“Rarely does anyone remind you, and you always forget, that loss has an anniversary,” a friend once told me over a slowly warming beer. Moments of loss dot and darken the calendar, turn and tighten your stomach, and end leaning awkwardly on the corners of your eyes. No one warns you of this. If they can, they help you past those immediate images that rush in full of presence–color, sound, and warmth–when the day slows to waste the moon and hound the dawn with silence, a silence that is always at your elbow and tight against your hip. But when these moments return, we often face them alone, as maybe we should, and in the encounter emerges an opportunity to grow even as we feel shaken. And reflecting on the pain we feel is not to succumb to cynicism but is instead to keep that pain from defining us, a point Ulysses’s mother reflects on in William Saroyan’s The Human Comedy: “Unless a man has pity he is not truly a man. If a man has not wept at the worlds’s pain he is only half a man, and there will always be pain in the world” (131).* When painting the scene “Tree among Hills” these thoughts gave me a vague sense of purpose.
Space and Place
As with most children, I used to climb trees, fascinated with elevation and the opportunity to see beyond the limits of my corporeality. In this act, I experienced the construction of a human geography, using the technology at hand to explore my relationship with the physical and emotional dimensions of the space. As Yi-Fu Tuan * suggests, a landscape “feels spacious and friendly when it accommodates our desires” (65). Whether realistic or otherwise, a landscape conveys information about our perception of space that might shape an emotional response to it, a response that turns it into a “place”: space “that feels thoroughly familiar” (73). Climbing trees allowed me to inflate the space of my youth into what Tuan refers to as an “articulated geography” (83). Linked perceptions that could contain my dreams alongside impressions of my past that fed hopes for my future.
The Landscape: Loss and Redemption
Suspended in this matrix, these fantasies filter through landscapes, painted as well as real, investing them not only with the familiar and so comfortable but also with potentiality. A sense of freedom and possibility that even when unrealized motivates us to continue to engage in the process of becoming, traveling, as Lucille Clifton notes, “through this to that.”* This sense of fantasy guided me as I painted. I wandered among the emergent shapes. One moment I traced along the transition between color and canvas while the next I filled in those shapes with the feeling of depth and dimension.

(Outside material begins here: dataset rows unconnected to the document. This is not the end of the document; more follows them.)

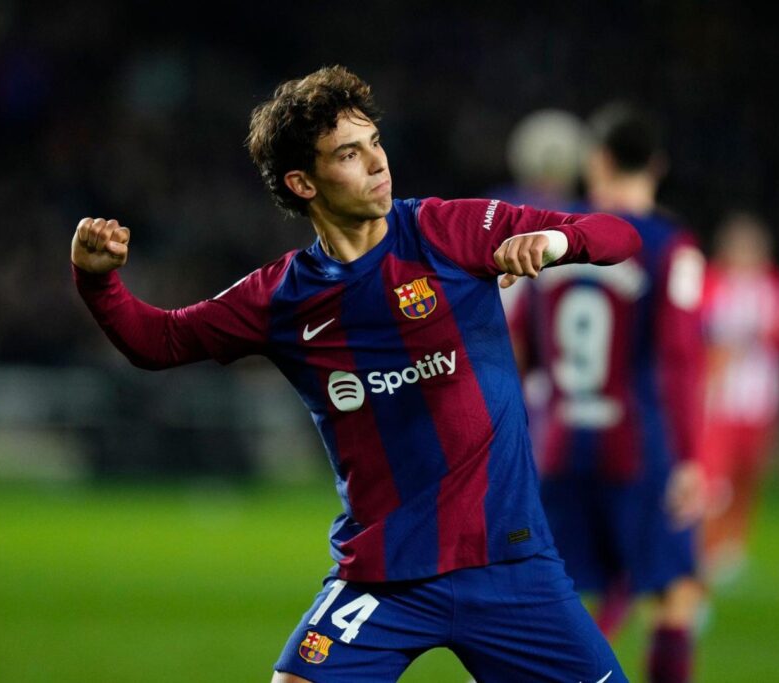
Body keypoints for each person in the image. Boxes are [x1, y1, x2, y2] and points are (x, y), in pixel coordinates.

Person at [70, 66, 643, 683]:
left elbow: (617, 234)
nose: (376, 163)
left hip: (508, 562)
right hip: (384, 577)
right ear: (303, 182)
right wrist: (97, 280)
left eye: (375, 143)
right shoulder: (281, 298)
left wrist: (556, 245)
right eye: (348, 153)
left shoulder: (446, 230)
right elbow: (159, 341)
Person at [508, 104, 706, 683]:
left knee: (540, 611)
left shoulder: (552, 243)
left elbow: (519, 351)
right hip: (639, 451)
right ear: (658, 166)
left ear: (596, 161)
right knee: (674, 593)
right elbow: (679, 358)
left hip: (557, 448)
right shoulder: (673, 247)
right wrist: (691, 458)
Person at [699, 211, 779, 583]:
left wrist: (763, 333)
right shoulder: (711, 282)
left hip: (761, 398)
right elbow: (698, 331)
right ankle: (707, 545)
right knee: (714, 479)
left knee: (748, 475)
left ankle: (735, 545)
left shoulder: (775, 286)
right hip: (721, 398)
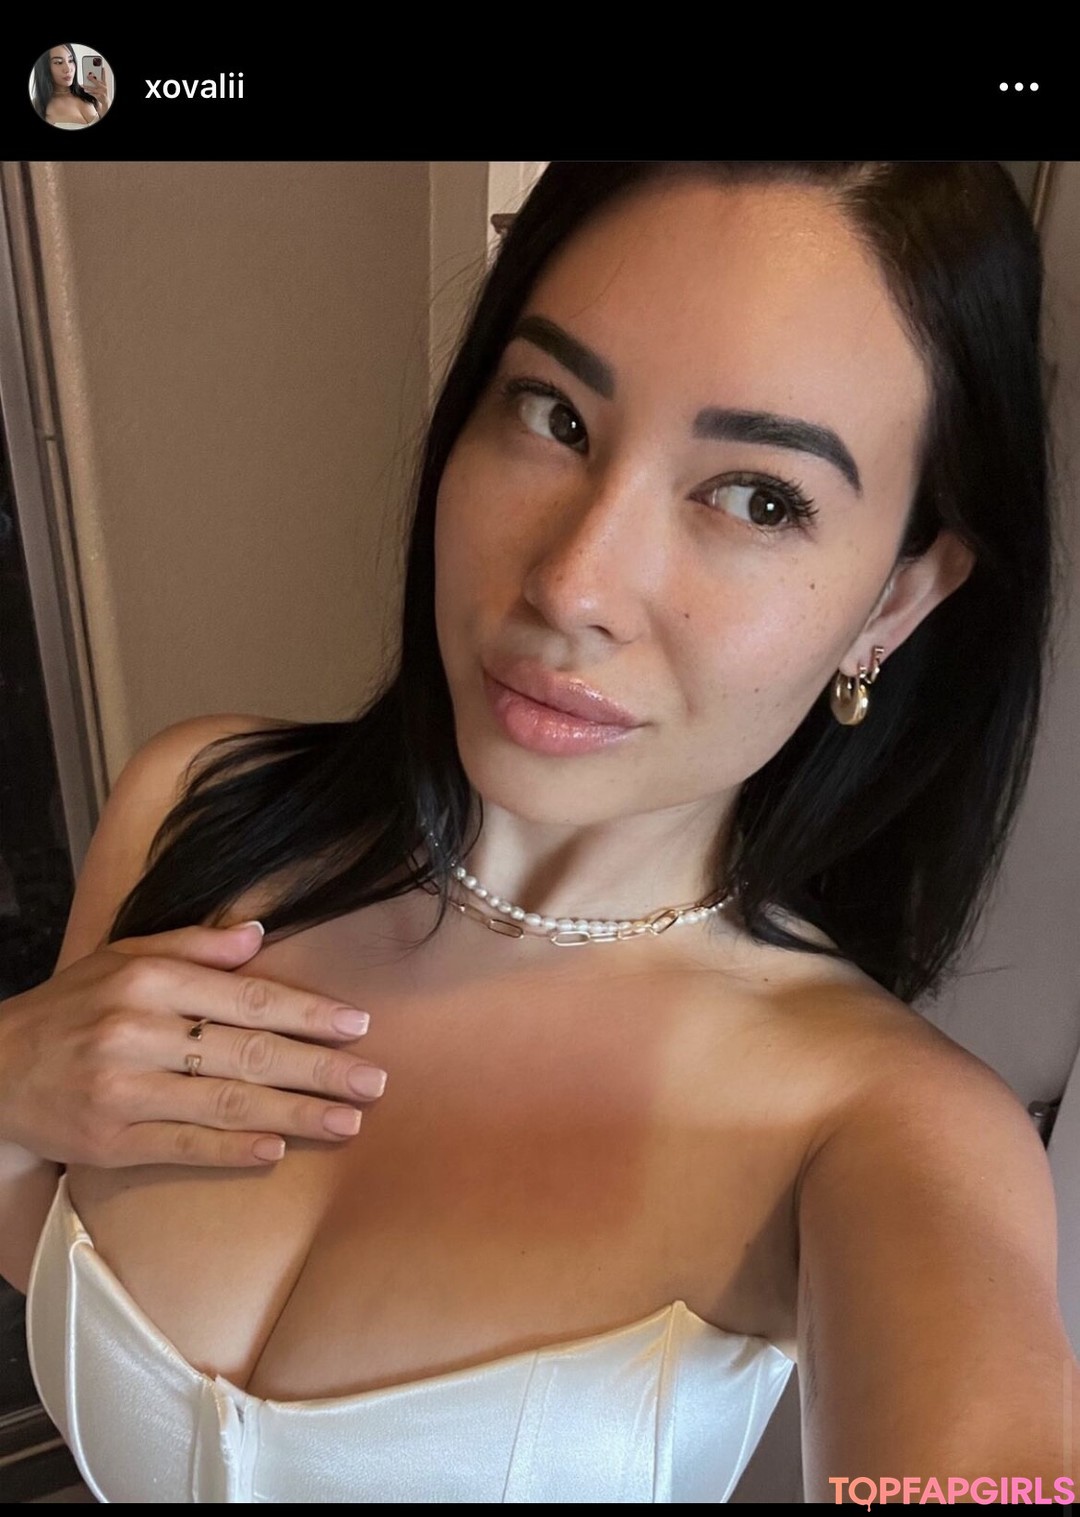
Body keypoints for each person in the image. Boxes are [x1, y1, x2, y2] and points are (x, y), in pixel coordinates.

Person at [1, 161, 1078, 1503]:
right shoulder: (198, 807)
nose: (574, 584)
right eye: (556, 414)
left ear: (898, 600)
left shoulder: (880, 1128)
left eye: (758, 497)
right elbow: (49, 1248)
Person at [30, 44, 109, 129]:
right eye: (59, 62)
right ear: (44, 68)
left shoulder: (88, 93)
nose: (68, 69)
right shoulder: (37, 105)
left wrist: (106, 102)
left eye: (71, 60)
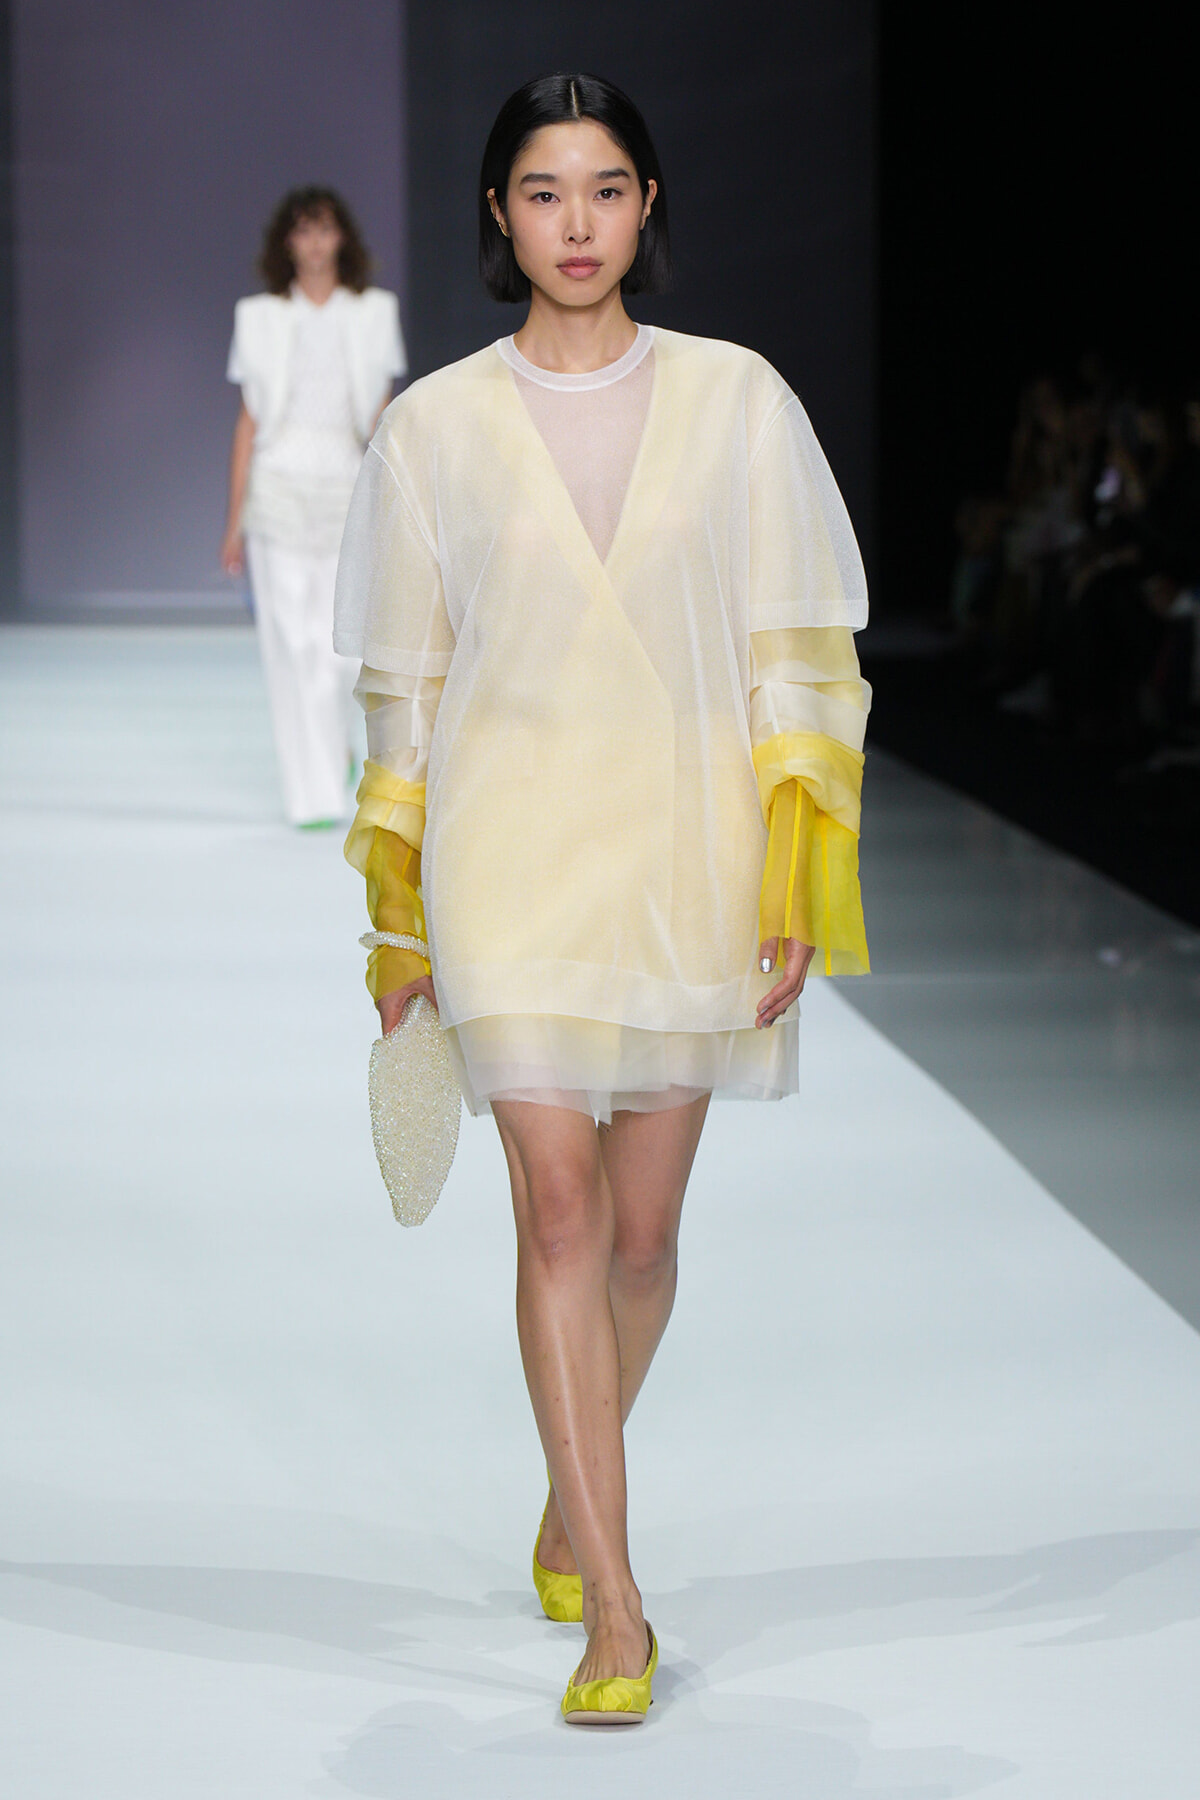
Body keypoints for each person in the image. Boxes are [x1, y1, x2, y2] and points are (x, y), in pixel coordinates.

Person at [334, 73, 870, 1725]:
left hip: (680, 852)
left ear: (648, 206)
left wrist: (794, 864)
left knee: (644, 1233)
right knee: (557, 1210)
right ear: (499, 213)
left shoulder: (738, 402)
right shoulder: (434, 427)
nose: (578, 224)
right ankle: (617, 1611)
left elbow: (797, 652)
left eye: (608, 189)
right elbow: (403, 690)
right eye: (546, 192)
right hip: (509, 846)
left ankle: (574, 1496)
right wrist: (401, 916)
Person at [222, 187, 406, 826]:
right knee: (288, 645)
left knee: (341, 652)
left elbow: (382, 414)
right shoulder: (259, 316)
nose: (315, 242)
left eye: (324, 229)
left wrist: (396, 501)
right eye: (302, 231)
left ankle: (338, 750)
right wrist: (234, 521)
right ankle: (314, 798)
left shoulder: (375, 311)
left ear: (341, 239)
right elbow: (248, 423)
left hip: (346, 485)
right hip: (275, 487)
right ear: (287, 243)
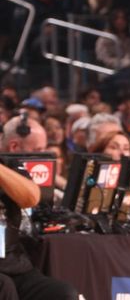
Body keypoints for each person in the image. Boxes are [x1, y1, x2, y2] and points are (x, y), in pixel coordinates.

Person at [0, 115, 78, 299]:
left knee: (63, 293)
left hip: (13, 264)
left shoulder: (9, 165)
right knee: (5, 286)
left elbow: (31, 197)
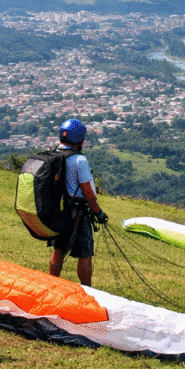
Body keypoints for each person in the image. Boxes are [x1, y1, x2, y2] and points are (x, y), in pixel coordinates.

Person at [47, 118, 107, 285]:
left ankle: (52, 283)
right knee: (85, 252)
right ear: (79, 139)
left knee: (59, 249)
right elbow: (88, 193)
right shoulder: (80, 161)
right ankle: (87, 289)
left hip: (59, 211)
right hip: (77, 212)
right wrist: (99, 212)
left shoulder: (54, 154)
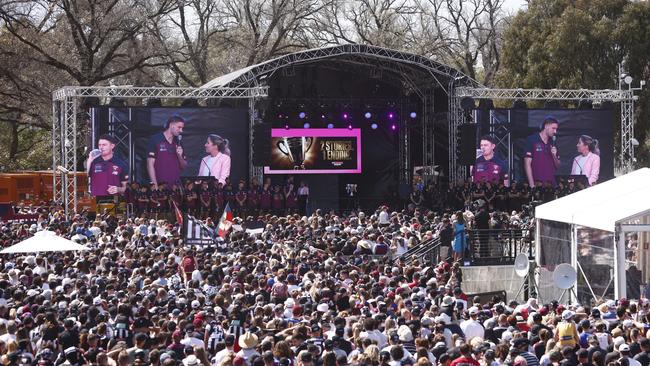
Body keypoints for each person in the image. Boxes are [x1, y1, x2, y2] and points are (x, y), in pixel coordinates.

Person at [147, 114, 187, 188]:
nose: (181, 130)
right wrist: (154, 185)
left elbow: (184, 167)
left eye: (182, 128)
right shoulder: (155, 139)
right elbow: (150, 164)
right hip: (160, 185)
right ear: (172, 125)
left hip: (175, 187)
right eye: (179, 127)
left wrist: (179, 156)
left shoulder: (179, 142)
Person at [524, 116, 560, 187]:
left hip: (551, 184)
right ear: (546, 126)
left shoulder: (553, 142)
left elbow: (558, 166)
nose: (555, 131)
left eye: (556, 129)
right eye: (553, 128)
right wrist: (532, 185)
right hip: (537, 183)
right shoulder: (532, 139)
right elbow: (527, 163)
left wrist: (554, 155)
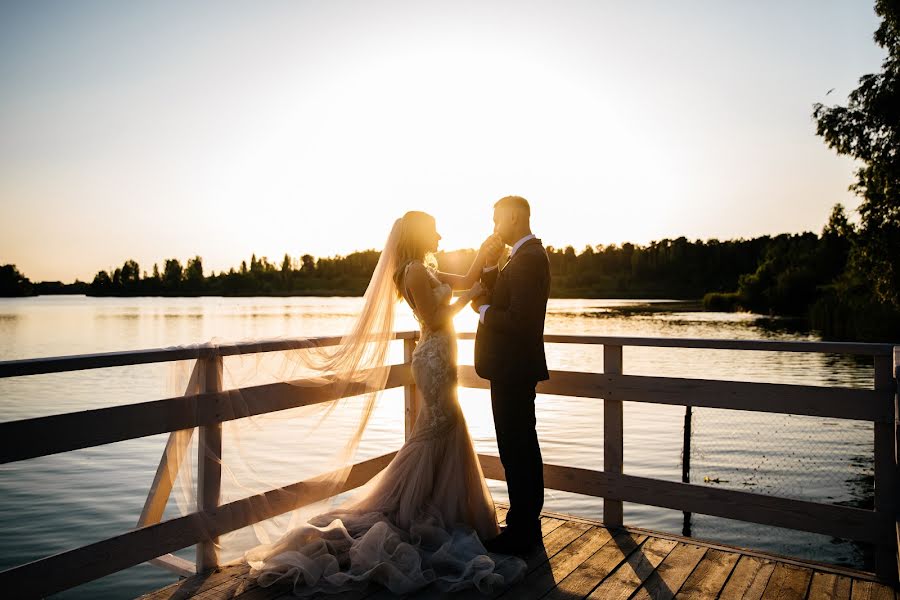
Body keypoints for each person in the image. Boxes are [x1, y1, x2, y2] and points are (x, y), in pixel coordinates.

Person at [246, 211, 524, 596]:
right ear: (417, 235)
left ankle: (443, 508)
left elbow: (462, 279)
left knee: (447, 428)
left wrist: (483, 253)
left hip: (442, 355)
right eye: (434, 231)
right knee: (435, 430)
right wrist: (474, 297)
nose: (441, 236)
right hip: (434, 357)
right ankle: (407, 508)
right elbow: (437, 315)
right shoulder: (412, 271)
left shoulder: (424, 269)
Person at [470, 196, 551, 555]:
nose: (494, 227)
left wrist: (483, 310)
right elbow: (505, 298)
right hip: (511, 367)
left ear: (515, 217)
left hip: (513, 368)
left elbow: (519, 321)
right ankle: (523, 525)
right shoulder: (519, 256)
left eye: (497, 219)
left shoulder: (529, 258)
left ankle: (523, 529)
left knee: (518, 448)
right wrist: (489, 266)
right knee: (516, 446)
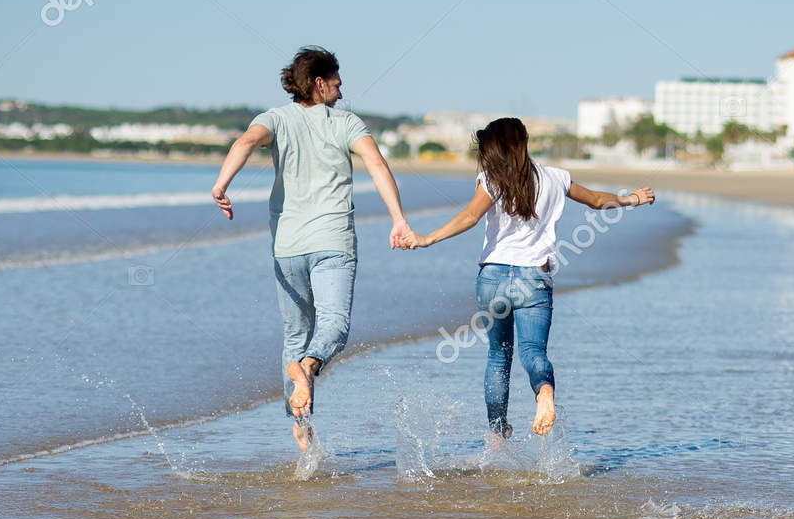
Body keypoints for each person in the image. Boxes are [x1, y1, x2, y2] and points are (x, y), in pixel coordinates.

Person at [398, 118, 653, 437]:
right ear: (524, 141)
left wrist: (426, 238)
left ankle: (496, 436)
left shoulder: (491, 179)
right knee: (533, 352)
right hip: (534, 279)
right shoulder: (556, 178)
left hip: (492, 278)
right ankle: (544, 391)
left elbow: (470, 216)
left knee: (498, 355)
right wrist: (634, 199)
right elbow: (599, 201)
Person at [213, 47, 414, 450]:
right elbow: (377, 164)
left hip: (287, 246)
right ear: (319, 84)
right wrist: (399, 219)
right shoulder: (346, 123)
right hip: (332, 242)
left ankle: (301, 426)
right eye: (337, 85)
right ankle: (307, 367)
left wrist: (221, 185)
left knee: (295, 332)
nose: (341, 94)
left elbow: (245, 141)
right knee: (334, 328)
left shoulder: (273, 119)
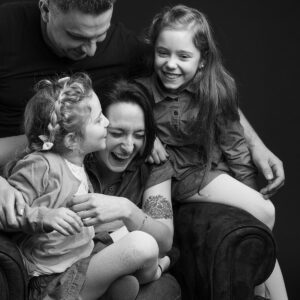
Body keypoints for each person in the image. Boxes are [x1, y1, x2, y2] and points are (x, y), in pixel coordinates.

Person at [0, 0, 285, 200]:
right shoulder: (6, 28)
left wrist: (254, 143)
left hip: (75, 183)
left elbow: (205, 84)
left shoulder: (124, 48)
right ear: (46, 8)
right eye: (76, 37)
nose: (90, 50)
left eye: (100, 35)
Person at [135, 5, 288, 300]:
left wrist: (248, 194)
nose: (170, 64)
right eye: (163, 53)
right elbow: (121, 119)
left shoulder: (217, 90)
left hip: (199, 175)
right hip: (158, 177)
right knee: (159, 238)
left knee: (264, 210)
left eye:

As in my youth imagining my hometown, I’m not sure what I have created. The tree and surrounding landscape might reflect some loss that remains quietly draped in my subconscious. Maybe a childish impression among the woods out back that never fully emerged into my consciousness. Perhaps the structure of a shadow that is hunched beneath the weight of menace. Maybe the painting carries those subliminal images that filtered in on the day she left. Muslin moments that even now flutter in the faintest breeze. Those impressions that etch memory–a tiny scar across the bridge of her nose carried with her since childhood, or the hesitation above my arm of a newly tentative touch. Maybe it is the haze of our lips on the two glasses left on the counter (the rims touching), or her eyes averted and lips shut tight. Maybe loss is echoed in the distance she wrapped around words suddenly pulled free from emotion, carrying nothing but “a long time gone.”*
Along with these instances of loss, maybe the painting also carries fantasies of their redemption. The early glow falling among drifts of snow on a winter morning. Quiet music playing and warm coffee cooling among the still and hazy light. Maybe redemption is there in her eyes, just a bit too wide and curiously bright, that time she saw me approaching from down the hall. Her lips parted and catching the light. She leaned with her palms open and held out to me in anticipation, a finger along her wrist. That touch that would sift across the chill of her skin. These fantasies leave me bent, reaching for a tree filled with beautiful things. Baubles of the past hanging with potential, the possibility of her breath whispered across my cheek, the brush of her fingertips at the nape of my neck, or her look back that feels like “don’t leave.” These possibilities will, in that place that continually becomes me, quicken these baubles with the shudder of life and maybe the permanence of love.
*Saroyan, William. The Human Comedy. New York: Dell-Random House, 1971. Saroyan was an Armenian immigrant and wrote about his family’s experiences in California during the 1940s.
*Tuan, Yi-Fu. Space and Place: The Perspective of Experience. Minneapolis: U of Minnesota P, 1977.
*Clifton, Lucille. “Blessing the Boats (at St. Mary’s).” Quilting: Poems 1987-1990. New York: BOA, 2000.
*I take this phrase from John Hiatt’s song “Long Time Coming.”